Chesapeake Bay State Governors Recommit to Restoration

Chesapeake Executive Council Met to Discuss Restoration Effort

Virginia’s Governor, Glenn Youngkin, attended the Chesapeake Executive Council on Dec 10th to discuss the current state of the effort to restore the Chesapeake Bay and its rivers and streams.

The Chesapeake Bay Agreement, signed in 2014, set the deadline to have all pollution reduction practices in place by 2025. While acknowledging we will not meet all the goals set in the Agreement, Chesapeake Executive Council Chair Governor Moore led a recommitment to the restoration effort and issued a directive for the Chesapeake Bay Program to evaluate all the goals and outcomes of the 2014 Agreement and prepare a report of recommended updates by next year’s Executive Council meeting. The Executive Council also issued a directive to evaluate the structure of the Chesapeake Bay Program, ensuring that its work and processes are open to the public and accessible, with a report ready by the 2026 Executive Council meeting.
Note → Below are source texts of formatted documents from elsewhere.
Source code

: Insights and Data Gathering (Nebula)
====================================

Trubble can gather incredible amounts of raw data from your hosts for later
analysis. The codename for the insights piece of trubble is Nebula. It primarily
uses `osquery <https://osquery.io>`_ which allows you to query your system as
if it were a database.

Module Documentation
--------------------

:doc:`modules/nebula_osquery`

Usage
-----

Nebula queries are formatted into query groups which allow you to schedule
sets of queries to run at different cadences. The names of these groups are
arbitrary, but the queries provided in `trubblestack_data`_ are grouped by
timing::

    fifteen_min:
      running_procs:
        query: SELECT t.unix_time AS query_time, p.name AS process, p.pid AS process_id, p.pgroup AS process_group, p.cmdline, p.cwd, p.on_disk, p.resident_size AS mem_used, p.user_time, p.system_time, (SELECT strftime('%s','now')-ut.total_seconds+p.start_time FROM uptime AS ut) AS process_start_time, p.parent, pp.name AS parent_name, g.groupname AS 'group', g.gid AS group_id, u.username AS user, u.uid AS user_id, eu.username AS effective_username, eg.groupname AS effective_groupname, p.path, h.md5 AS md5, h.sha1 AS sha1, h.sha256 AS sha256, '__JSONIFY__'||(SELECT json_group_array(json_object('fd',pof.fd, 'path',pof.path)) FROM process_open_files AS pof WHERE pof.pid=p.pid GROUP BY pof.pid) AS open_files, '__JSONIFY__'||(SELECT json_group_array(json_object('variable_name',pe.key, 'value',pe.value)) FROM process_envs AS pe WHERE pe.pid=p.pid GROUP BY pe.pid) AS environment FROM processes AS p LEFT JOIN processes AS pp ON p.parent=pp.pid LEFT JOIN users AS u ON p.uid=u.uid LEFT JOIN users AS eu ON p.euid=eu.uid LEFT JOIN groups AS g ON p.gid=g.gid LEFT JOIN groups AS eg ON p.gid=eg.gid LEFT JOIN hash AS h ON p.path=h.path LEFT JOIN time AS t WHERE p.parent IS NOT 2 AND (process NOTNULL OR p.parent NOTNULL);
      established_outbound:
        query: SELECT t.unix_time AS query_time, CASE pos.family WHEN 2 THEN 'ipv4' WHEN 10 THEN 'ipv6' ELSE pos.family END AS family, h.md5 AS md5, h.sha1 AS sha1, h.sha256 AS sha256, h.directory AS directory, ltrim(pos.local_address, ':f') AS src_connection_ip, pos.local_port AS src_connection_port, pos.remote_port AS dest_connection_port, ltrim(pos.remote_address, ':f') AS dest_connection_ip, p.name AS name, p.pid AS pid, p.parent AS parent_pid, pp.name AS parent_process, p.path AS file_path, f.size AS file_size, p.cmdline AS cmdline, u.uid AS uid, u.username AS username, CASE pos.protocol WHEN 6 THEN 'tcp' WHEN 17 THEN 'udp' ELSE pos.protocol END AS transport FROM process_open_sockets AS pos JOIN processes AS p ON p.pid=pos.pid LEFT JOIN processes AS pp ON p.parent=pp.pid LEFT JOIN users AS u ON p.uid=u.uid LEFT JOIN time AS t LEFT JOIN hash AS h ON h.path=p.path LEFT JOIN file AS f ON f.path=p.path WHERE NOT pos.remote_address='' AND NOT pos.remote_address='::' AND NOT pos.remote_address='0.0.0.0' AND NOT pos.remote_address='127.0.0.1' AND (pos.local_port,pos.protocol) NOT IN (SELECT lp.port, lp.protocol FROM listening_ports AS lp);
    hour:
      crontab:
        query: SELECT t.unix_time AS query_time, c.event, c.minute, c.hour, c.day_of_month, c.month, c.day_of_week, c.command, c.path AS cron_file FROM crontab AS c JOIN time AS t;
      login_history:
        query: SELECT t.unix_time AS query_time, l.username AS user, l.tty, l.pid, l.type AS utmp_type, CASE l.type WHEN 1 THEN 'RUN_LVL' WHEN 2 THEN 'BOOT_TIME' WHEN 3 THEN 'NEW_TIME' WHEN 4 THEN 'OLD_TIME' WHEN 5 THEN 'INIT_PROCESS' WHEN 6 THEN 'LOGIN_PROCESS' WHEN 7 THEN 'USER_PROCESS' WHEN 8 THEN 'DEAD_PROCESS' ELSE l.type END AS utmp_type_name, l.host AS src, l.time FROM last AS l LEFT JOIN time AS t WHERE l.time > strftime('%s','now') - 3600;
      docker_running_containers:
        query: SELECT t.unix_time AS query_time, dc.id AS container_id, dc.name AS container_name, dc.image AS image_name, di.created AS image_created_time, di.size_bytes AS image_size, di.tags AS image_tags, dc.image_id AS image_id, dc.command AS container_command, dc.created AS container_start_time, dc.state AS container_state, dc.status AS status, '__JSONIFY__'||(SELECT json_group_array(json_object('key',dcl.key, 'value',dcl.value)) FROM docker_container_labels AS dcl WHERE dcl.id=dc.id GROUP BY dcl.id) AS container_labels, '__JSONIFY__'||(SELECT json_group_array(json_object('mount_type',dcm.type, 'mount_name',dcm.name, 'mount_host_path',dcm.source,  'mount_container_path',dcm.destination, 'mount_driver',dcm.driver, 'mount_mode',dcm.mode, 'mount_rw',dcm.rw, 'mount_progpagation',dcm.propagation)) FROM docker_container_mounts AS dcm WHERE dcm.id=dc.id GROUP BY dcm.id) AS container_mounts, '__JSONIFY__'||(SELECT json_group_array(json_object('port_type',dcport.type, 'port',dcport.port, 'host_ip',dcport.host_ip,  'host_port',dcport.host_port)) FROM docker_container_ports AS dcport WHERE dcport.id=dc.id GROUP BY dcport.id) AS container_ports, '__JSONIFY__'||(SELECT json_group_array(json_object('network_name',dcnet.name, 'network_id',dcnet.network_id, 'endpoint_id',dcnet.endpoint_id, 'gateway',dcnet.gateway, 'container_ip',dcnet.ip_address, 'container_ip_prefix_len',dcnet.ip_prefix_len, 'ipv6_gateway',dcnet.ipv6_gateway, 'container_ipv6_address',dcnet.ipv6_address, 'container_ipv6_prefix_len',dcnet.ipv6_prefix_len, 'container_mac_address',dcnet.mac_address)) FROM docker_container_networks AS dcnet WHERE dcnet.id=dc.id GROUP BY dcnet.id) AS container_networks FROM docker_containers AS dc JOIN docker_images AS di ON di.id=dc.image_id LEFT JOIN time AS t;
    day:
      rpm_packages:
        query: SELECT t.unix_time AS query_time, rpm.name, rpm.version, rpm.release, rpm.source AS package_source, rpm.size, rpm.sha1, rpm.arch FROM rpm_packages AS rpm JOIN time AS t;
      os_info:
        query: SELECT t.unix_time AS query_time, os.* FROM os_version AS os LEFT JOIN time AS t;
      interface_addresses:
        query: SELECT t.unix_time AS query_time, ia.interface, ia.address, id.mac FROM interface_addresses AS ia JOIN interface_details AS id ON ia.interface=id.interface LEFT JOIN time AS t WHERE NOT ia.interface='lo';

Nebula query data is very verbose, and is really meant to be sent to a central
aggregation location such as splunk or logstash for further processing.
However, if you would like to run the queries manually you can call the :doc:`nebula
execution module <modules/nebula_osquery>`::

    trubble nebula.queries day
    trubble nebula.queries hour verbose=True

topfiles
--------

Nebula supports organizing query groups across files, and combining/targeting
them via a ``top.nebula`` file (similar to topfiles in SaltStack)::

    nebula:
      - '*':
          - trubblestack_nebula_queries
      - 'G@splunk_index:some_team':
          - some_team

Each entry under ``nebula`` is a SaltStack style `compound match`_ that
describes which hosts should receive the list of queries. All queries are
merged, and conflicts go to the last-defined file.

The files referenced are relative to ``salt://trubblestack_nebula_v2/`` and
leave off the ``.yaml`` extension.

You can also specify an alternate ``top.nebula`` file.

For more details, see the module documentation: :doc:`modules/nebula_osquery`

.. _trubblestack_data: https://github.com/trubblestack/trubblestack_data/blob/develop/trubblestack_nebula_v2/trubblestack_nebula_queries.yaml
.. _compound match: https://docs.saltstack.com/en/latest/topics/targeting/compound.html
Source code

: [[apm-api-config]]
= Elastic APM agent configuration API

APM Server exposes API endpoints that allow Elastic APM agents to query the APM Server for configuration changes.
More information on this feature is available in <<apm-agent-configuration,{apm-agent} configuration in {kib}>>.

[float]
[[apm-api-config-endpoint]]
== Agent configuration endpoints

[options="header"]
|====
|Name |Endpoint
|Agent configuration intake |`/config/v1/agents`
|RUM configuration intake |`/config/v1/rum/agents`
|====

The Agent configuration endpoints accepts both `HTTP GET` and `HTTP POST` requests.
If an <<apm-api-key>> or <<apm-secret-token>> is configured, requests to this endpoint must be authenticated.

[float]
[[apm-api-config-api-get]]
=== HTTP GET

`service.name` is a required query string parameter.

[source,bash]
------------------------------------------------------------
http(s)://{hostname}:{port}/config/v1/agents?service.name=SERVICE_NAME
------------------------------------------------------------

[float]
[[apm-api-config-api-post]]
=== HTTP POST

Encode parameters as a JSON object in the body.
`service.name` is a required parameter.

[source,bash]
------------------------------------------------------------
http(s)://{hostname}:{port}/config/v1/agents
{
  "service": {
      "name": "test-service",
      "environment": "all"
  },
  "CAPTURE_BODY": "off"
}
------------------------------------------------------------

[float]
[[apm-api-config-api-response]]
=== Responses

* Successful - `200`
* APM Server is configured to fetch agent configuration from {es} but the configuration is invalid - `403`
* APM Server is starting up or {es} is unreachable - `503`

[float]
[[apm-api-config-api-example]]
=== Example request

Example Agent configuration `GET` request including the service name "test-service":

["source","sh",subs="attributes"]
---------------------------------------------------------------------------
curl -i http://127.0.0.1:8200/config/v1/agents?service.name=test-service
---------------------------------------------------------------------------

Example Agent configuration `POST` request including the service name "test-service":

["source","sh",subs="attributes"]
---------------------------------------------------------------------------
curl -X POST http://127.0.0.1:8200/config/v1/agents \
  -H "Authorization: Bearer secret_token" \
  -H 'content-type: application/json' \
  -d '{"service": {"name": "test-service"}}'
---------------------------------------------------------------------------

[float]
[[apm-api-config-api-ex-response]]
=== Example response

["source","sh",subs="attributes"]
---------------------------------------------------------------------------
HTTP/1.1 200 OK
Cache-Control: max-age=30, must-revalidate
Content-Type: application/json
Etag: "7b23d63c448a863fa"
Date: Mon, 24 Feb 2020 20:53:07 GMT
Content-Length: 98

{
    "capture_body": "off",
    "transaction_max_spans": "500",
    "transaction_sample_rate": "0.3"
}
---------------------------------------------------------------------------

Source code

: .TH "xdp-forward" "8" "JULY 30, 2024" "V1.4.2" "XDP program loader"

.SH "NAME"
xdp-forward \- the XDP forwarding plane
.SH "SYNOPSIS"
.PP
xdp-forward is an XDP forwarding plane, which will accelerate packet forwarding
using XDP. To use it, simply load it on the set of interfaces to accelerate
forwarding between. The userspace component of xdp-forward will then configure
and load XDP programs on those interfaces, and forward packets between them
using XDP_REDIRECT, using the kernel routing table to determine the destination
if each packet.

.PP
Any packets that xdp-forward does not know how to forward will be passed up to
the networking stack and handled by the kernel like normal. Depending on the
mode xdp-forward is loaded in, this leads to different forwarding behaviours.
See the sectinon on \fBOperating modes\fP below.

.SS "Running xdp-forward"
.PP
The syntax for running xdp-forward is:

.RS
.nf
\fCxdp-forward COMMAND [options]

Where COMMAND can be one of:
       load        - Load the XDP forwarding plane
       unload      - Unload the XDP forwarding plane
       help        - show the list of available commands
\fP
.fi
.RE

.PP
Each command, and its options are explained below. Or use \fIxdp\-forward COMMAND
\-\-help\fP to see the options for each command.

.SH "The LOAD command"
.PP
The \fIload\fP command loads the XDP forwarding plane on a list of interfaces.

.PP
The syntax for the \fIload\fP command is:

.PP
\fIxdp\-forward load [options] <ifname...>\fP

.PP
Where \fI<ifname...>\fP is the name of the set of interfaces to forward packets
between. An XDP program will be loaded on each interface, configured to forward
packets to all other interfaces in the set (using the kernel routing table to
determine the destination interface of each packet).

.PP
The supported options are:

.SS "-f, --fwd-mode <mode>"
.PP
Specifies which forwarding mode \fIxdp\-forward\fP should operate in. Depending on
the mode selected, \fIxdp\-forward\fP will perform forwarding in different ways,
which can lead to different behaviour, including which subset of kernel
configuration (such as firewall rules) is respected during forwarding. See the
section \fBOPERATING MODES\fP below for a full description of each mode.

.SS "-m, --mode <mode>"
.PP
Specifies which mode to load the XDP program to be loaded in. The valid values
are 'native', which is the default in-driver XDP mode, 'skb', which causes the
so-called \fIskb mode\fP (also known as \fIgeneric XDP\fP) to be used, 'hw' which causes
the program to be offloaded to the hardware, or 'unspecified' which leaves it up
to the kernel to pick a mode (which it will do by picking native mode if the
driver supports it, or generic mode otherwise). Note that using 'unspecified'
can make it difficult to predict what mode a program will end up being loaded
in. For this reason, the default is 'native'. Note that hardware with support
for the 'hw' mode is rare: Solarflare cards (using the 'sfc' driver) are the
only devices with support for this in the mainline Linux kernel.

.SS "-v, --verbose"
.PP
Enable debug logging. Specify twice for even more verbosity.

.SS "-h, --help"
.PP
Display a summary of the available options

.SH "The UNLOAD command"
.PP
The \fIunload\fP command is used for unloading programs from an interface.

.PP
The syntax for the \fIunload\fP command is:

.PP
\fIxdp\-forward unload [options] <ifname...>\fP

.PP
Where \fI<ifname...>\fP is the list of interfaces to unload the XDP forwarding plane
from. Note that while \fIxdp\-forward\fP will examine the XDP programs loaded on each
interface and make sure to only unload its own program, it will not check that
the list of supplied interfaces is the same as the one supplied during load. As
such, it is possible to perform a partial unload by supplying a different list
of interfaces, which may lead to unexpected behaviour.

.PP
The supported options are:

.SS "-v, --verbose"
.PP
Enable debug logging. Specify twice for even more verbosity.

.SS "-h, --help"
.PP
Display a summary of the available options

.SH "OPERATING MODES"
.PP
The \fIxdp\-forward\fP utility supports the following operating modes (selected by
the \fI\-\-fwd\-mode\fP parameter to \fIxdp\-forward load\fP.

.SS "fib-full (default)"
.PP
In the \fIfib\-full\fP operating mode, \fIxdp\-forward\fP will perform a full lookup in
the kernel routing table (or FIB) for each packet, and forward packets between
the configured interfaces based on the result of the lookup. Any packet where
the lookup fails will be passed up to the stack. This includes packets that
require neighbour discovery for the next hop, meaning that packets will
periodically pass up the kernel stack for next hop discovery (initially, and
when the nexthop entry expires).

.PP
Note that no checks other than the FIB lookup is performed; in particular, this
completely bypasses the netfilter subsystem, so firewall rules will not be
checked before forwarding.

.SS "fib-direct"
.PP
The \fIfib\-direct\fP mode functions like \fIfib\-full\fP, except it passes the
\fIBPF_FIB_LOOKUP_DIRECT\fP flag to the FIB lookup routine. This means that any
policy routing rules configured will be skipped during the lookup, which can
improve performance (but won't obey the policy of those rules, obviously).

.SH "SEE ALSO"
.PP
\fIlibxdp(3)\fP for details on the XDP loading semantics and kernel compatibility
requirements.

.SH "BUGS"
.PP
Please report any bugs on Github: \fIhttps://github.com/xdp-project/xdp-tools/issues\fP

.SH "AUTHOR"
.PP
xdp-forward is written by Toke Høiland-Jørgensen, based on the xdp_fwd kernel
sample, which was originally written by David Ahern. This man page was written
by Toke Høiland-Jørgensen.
Statement from Choose Clean Water Coalition

Virginia Conservation Network serves as the Virginia state lead of the Choose Clean Water Coalition, who issued the following statement:

“For more than a decade, efforts to restore the Chesapeake Bay and its rivers and streams have circled 2025 on the calendar. At this pivotal moment, we applaud Governors Moore, Shapiro, and Youngkin for recommitting to the Bay restoration effort.

“We are seeing real progress throughout the Bay region. Water quality is improving, vital habitats are rebounding, and public access to our treasured waterways and green spaces is growing. But there is much more work ahead to leave a legacy of clean water to future generations.

“Now more than ever, we need strong local and state leadership to propel this regional restoration effort forward. And with clean water at the heart of every healthy community, we need an updated Chesapeake Bay Agreement that embraces a holistic view of restoration. As the Bay Program begins to evaluate the next phase of the Bay Agreement, we urge them to base their recommendations on the latest science and center the impacts on people as they consider future goals and objectives.

“The Choose Clean Water Coalition and our more than 300 nonprofit member organizations will closely follow the developments on the next steps for the Bay cleanup and look for opportunities to assist by providing our expertise and experience working with communities throughout the Chesapeake Bay watershed.”